21. On whether the intended appeal risked being rendered nugatory, counsel submitted that it was the 3rd and 4th respondents who stood to suffer greater prejudice because of their huge investment and development on the suit properties.

22. J. K. Industries Ltd. v. Kenya Commercial Bank Ltd. [1982 – 88] KAR 1088). Both those principles must be demonstrated. It will not assist the applicants to prove only one of the principles. (see Republic v. Kenya Anti- Corruption Commission & 2 Others [2009] KLR 31).

23. It is trite that an arguable appeal is no more than one that is not frivolous. To be considered arguable, an appeal does not have to raise a multiplicity of issues. Even one bona fide issue will suffice. (See Ahmed Musa Ismael v. Kumba Ole Ntamorua & 4 Others [2014] eKLR). Moreover, for an appeal to be arguable, it must not necessarily succeed when it is finally heard. All that is required is that the appeal should raise an issue worthy of fully consideration by the Court. Indeed, many are the arguable appeals that raise novel points of law, yet fail spectacularly when the appeal is heard.

24. We remind ourselves that at this stage, we cannot make any definitive pronouncements on the chances or otherwise of the intended appeal, that being the province of the Court when it will hear the appeal. The applicants intend to argue that the learned judge misapprehended the nature of a prima facie case, granted the fact that the Kiboi was already dead and buried on the date he was alleged to have sold the Title No. Ngong/Ngong/23839 to the 1st respondent; that there could have been no sale and transfer of the said property whilst they still continue to hold its original title; that on 16th July 2007 the records at the Land Registry indicated Kiboi was still the registered proprietor of the land, and more worrying, the deafening silence of the 1st and 2nd respondents on how they acquired the suit properties. In effect the applicants contend that the learned judge erred by ignoring the evidence putting to question the root of the 3rd and 4th respondents’

25. For their part, the 3rd and 4th respondents, maintain that they are bona fide purchasers, that they are the registered proprietors of the suit properties and holders of indefeasible title, that the suit properties have changed character and are now charged to a financial institution which is not a party to the suit, and that the applicants are guilty of laches.

26. In our view, the issues raised by the applicants are not idle or frivolous. They are eminently arguable. Whether they will succeed or not is, of course, a different matter.

27. We are equally satisfied that without an order of injunction, the intended appeal risks being rendered nugatory. The 3rd and 4th respondents have indicated their intention to alienate the developments they are carrying on in the suit properties to third parties. It is critically important that this dispute is not convoluted any further by involving third parties before the hearing and determination of the appeal.
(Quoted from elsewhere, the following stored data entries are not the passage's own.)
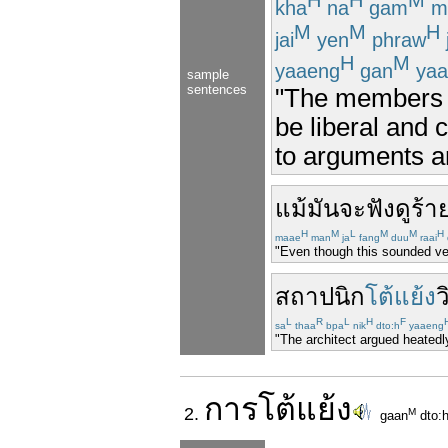
H
H
M
kha
na
gam
m
M
M
H
jai
yen
phraw
H
M
yaaeng
gan
yaa
sample
sentences
"The members o
be liberal and 
to arguments an
แม้
มันจะ
ฟังดู
ร้า
H
M
L
M
M
H
maae
man
ja
fang
duu
raai
"Even though this sounded very
สถาปนิก
โต้แย้ง
ว
L
R
L
H
F
sa
thaa
bpa
nik
dto:h
yaaeng
"The architect argued heatedly
การ
โต้แย้ง
2.
M
gaan
dto: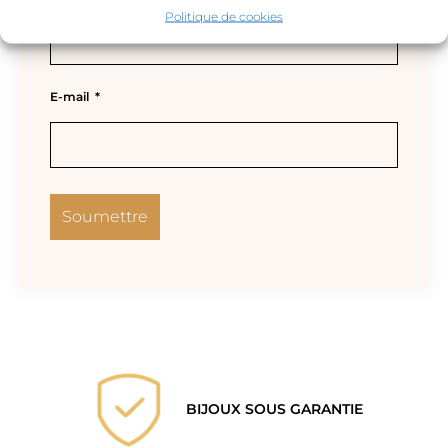
Politique de cookies
E-mail
*
BIJOUX SOUS GARANTIE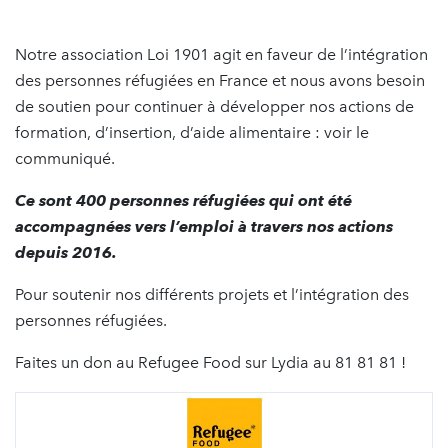
Notre association Loi 1901 agit en faveur de l’intégration
des personnes réfugiées en France et nous avons besoin
de soutien pour continuer à développer nos actions de
formation, d’insertion, d’aide alimentaire : voir le
communiqué.
Ce sont 400 personnes réfugiées qui ont été
accompagnées vers l’emploi à travers nos actions
depuis 2016.
Pour soutenir nos différents projets et l’intégration des
personnes réfugiées.
Faites un don au Refugee Food sur Lydia au 81 81 81 !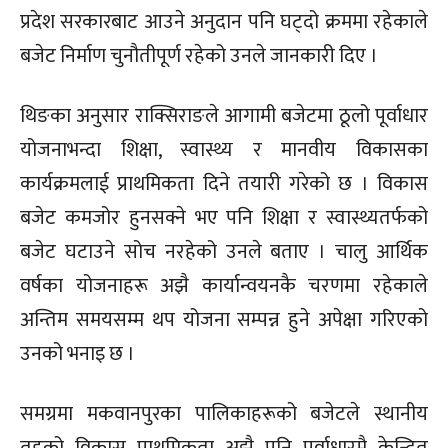
प्रदेश सरकारबाट आउने अनुदान पनि घट्दो क्रममा रहेकाले
बजेट निर्माण चुनौतीपूर्ण रहेको उनले जानकारी दिए ।
थिङका अनुसार राक्सिराङले आगामी बजेटमा ठूलो पूर्वाधार
योजनाभन्दा शिक्षा, स्वास्थ्य र मानवीय विकासका
कार्यक्रमलाई प्राथमिकता दिने तयारी गरेको छ । विकास
बजेट कमजोर हुनसक्ने भए पनि शिक्षा र स्वास्थ्यतर्फको
बजेट घटाउने सोच नरहेको उनले बताए । चालु आर्थिक
वर्षका योजनाहरू अझै कार्यान्वयनकै चरणमा रहेकाले
अन्तिम समयसम्म थप योजना सम्पन्न हुने अपेक्षा गरिएको
उनको भनाइ छ ।
समग्रमा मकवानपुरका पालिकाहरूको बजेटले स्थानीय
तहको विकास प्राथमिकता अझै पनि पूर्वाधारमै केन्द्रित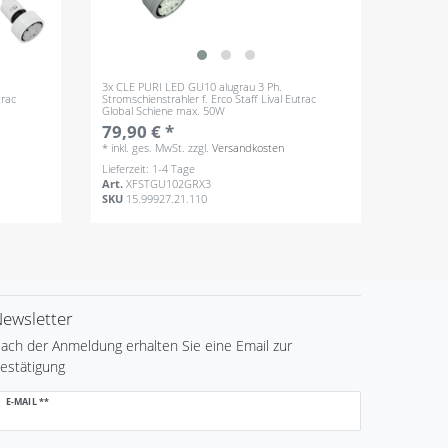
3x CLE PURI LED GU10 alugrau 3 Ph.
trac
Stromschienstrahler f. Erco Staff Lival Eutrac
Global Schiene max. 50W
79,90 € *
*
inkl. ges. MwSt.
zzgl.
Versandkosten
Lieferzeit: 1-4 Tage
Art.
XFSTGU102GRX3
SKU
15.99927.21.110
ewsletter
ach der Anmeldung erhalten Sie eine Email zur
estätigung
ewsletter
E-MAIL **
onig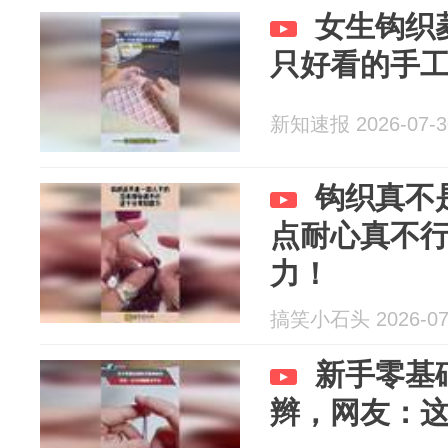
女生钩织
只好看的手
新知速报 2026-07-3
钩织真不
点耐心真不
力！
搞笑小石头 2026-07
新手零基
辫，网友：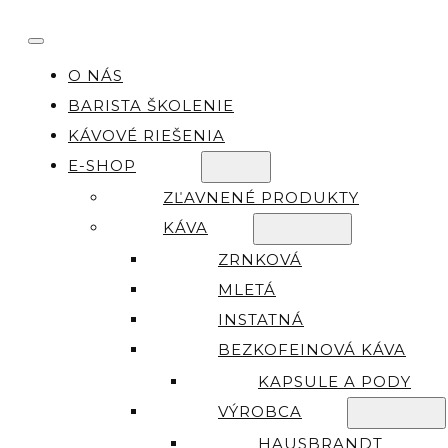
O NÁS
BARISTA ŠKOLENIE
KÁVOVÉ RIEŠENIA
E-SHOP
ZĽAVNENÉ PRODUKTY
KÁVA
ZRNKOVÁ
MLETÁ
INSTATNÁ
BEZKOFEINOVÁ KÁVA
KAPSULE A PODY
VÝROBCA
HAUSBRANDT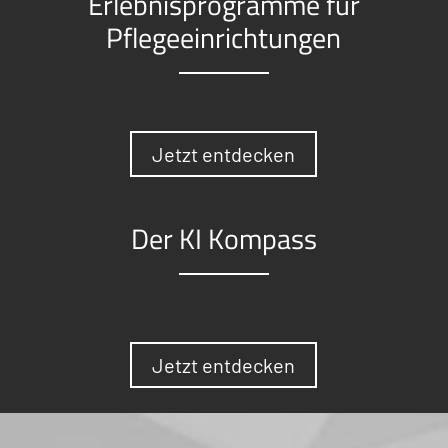
Erlebnisprogramme für
Pflegeeinrichtungen
Jetzt entdecken
Der KI Kompass
Jetzt entdecken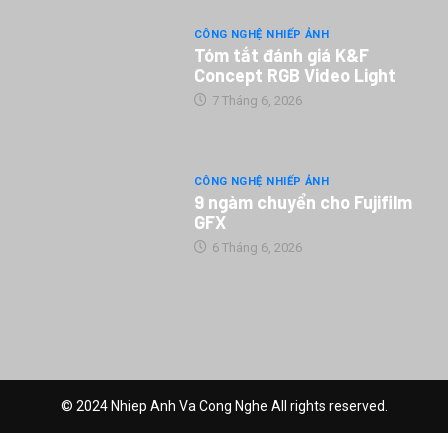
CÔNG NGHỆ NHIẾP ẢNH
Tóm tắt đánh giá K&F
Concept RGB Video Light
7 Tháng 6, 2026
CÔNG NGHỆ NHIẾP ẢNH
9 ngàm chuyển cho Fujifilm
GFX
6 Tháng 6, 2026
© 2024 Nhiep Anh Va Cong Nghe All rights reserved.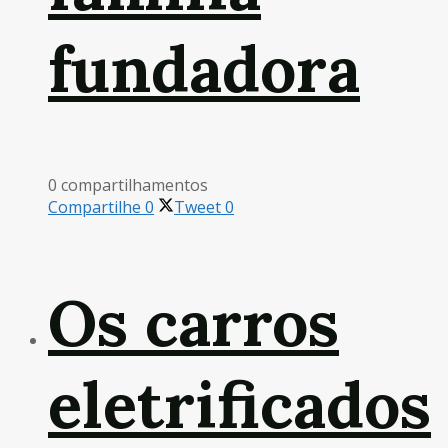
fundadora
0 compartilhamentos
Compartilhe
0
Tweet
0
Os carros
eletrificados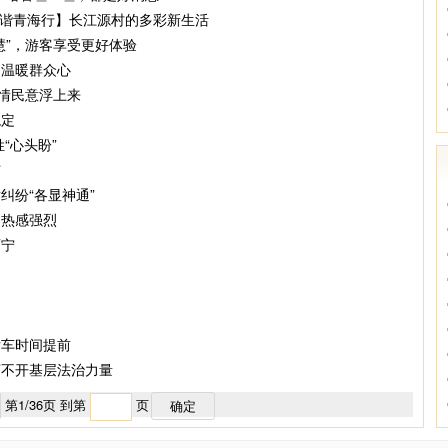
·和谐青海行】长江源村的多彩新生活
慧”，游客享受更好体验
 温暖群众心
社情民意浮上来
稳定
“心头盼”
恼
纠纷“各显神通”
闷热感强烈
西宁
发车时间提前
离不开基层法治力量
第
1
/
36
页 到第
页
确定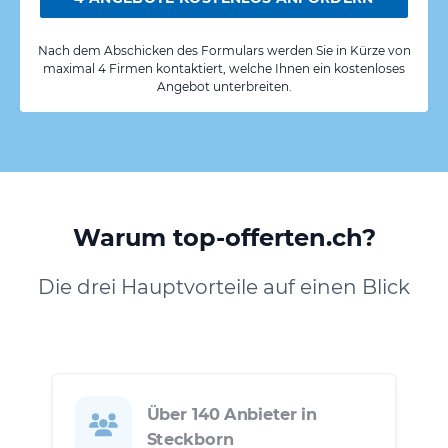
Nach dem Abschicken des Formulars werden Sie in Kürze von
maximal 4 Firmen kontaktiert, welche Ihnen ein kostenloses
Angebot unterbreiten.
Warum top-offerten.ch?
Die drei Hauptvorteile auf einen Blick
Über 140 Anbieter in
Steckborn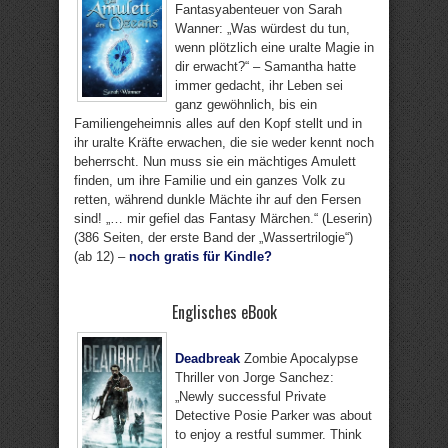
Fantasyabenteuer von Sarah
Wanner: „Was würdest du tun,
wenn plötzlich eine uralte Magie in
dir erwacht?“ – Samantha hatte
immer gedacht, ihr Leben sei
ganz gewöhnlich, bis ein
Familiengeheimnis alles auf den Kopf stellt und in
ihr uralte Kräfte erwachen, die sie weder kennt noch
beherrscht. Nun muss sie ein mächtiges Amulett
finden, um ihre Familie und ein ganzes Volk zu
retten, während dunkle Mächte ihr auf den Fersen
sind! „… mir gefiel das Fantasy Märchen.“ (Leserin)
(386 Seiten, der erste Band der „Wassertrilogie“)
(ab 12) –
noch gratis für Kindle?
Englisches eBook
Deadbreak
Zombie Apocalypse
Thriller von Jorge Sanchez:
„Newly successful Private
Detective Posie Parker was about
to enjoy a restful summer. Think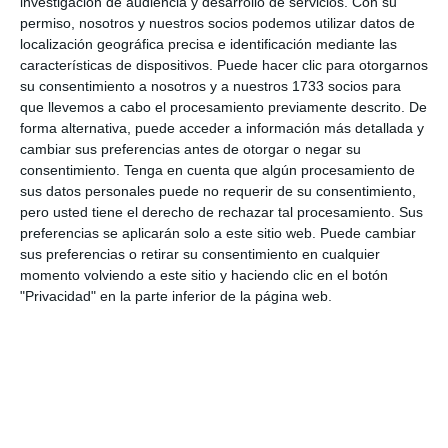
investigación de audiencia y desarrollo de servicios.
Con su
permiso, nosotros y nuestros socios podemos utilizar datos de
localización geográfica precisa e identificación mediante las
características de dispositivos. Puede hacer clic para otorgarnos
Iniciar sesión
su consentimiento a nosotros y a nuestros 1733 socios para
que llevemos a cabo el procesamiento previamente descrito. De
forma alternativa, puede acceder a información más detallada y
¿Cuanto cuesta?
cambiar sus preferencias antes de otorgar o negar su
consentimiento.
Tenga en cuenta que algún procesamiento de
¿Qué necesidades tiene tu club? ¿Suscripción básica o
sus datos personales puede no requerir de su consentimiento,
PRO?
pero usted tiene el derecho de rechazar tal procesamiento. Sus
Detalles de precios
preferencias se aplicarán solo a este sitio web. Puede cambiar
sus preferencias o retirar su consentimiento en cualquier
momento volviendo a este sitio y haciendo clic en el botón
"Privacidad" en la parte inferior de la página web.
Lista de funciones
No hay 2 clubes iguales. Nuestras funciones cubren tus
necesidades.
Lista de funciones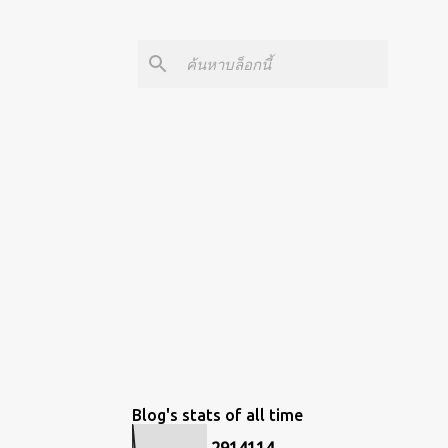
Blog's stats of all time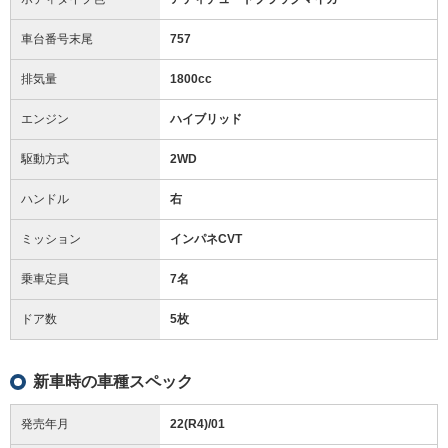
車台番号末尾
757
排気量
1800cc
エンジン
ハイブリッド
駆動方式
2WD
ハンドル
右
ミッション
インパネCVT
乗車定員
7名
ドア数
5枚
新車時の車種スペック
発売年月
22(R4)/01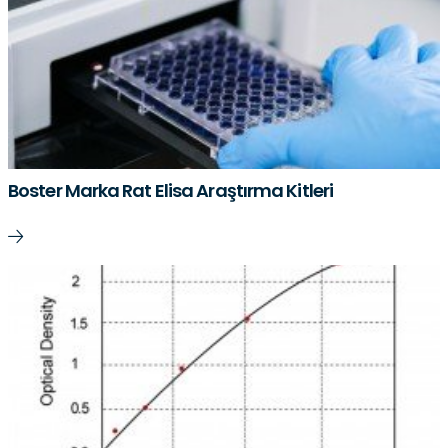
Boster Marka Rat Elisa Araştırma Kitleri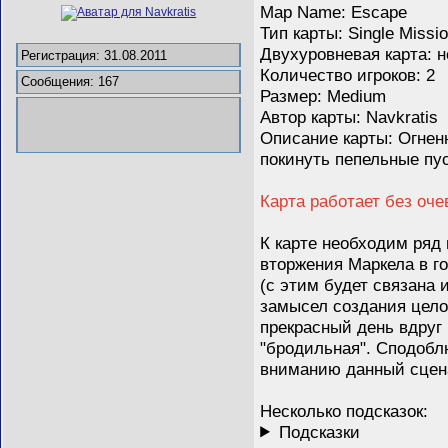
Map Name: Escape
Тип карты: Single Missi
Двухуровневая карта: н
Регистрация: 31.08.2011
Количество игроков: 2
Сообщения: 167
Размер: Medium
Автор карты: Navkratis
Описание карты: Огнен
покинуть пепельные пу
Карта работает без оч
К карте необходим ряд
вторжения Маркела в го
(с этим будет связана
замысел создания целой
прекрасный день вдруг 
"бродильная". Сподобл
вниманию данный сцена
Несколько подсказок:
Подсказки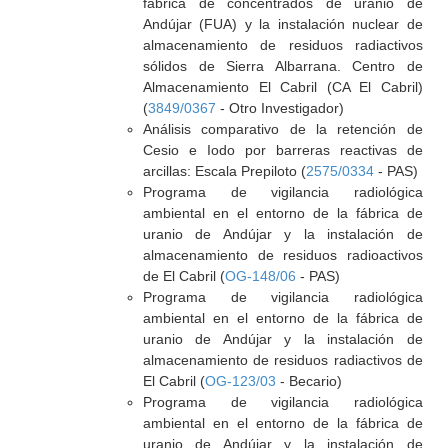
fábrica de concentrados de uranio de
Andújar (FUA) y la instalación nuclear de
almacenamiento de residuos radiactivos
sólidos de Sierra Albarrana. Centro de
Almacenamiento El Cabril (CA El Cabril)
(
3849/0367
- Otro Investigador)
Análisis comparativo de la retención de
Cesio e Iodo por barreras reactivas de
arcillas: Escala Prepiloto (
2575/0334
- PAS)
Programa de vigilancia radiológica
ambiental en el entorno de la fábrica de
uranio de Andújar y la instalación de
almacenamiento de residuos radioactivos
de El Cabril (
OG-148/06
- PAS)
Programa de vigilancia radiológica
ambiental en el entorno de la fábrica de
uranio de Andújar y la instalación de
almacenamiento de residuos radiactivos de
El Cabril (
OG-123/03
- Becario)
Programa de vigilancia radiológica
ambiental en el entorno de la fábrica de
uranio de Andújar y la instalación de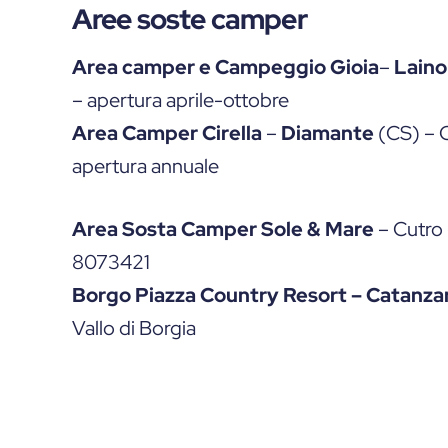
Aree soste camper
Area camper e Campeggio Gioia
–
Laino
– apertura aprile-ottobre
Area Camper Cirella
–
Diamante
(CS) – C
apertura annuale
Area Sosta Camper Sole & Mare
– Cutro 
8073421
Borgo Piazza Country Resort
– Catanza
Vallo di Borgia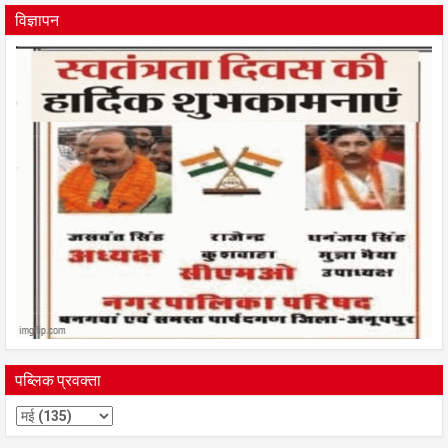
विज्ञापन
पब्लिक प्रवक्ता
28. We are therefore satisfied that the applicants have satisfied the two requirements under rule 5(2) (b) of the Court of Appeal Rules. We accordingly grant an order of injunction restraining the 3rd and 4th respondents from selling or transferring the suit properties until the intended appeal is heard and determined. Due to the urgency of the matter, we direct the applicants to file and serve the record of appeal within the forty-five days from the date of this ruling.

29. Costs of the application shall abide the outcome of the intended appeal. It is so ordered.

DATED AND DELIVERED AT NAIROBI THIS 26TH DAY OF JULY, 2024. K. M’INOTI……………………...…..…JUDGE OF APPEALA. K. MURGOR…………………..….......…JUDGE OF APPEALS. ole KANTAI………………..…………..…JUDGE OF APPEALI certify that this is a true copy of the original.SignedDEPUTY REGISTRAR.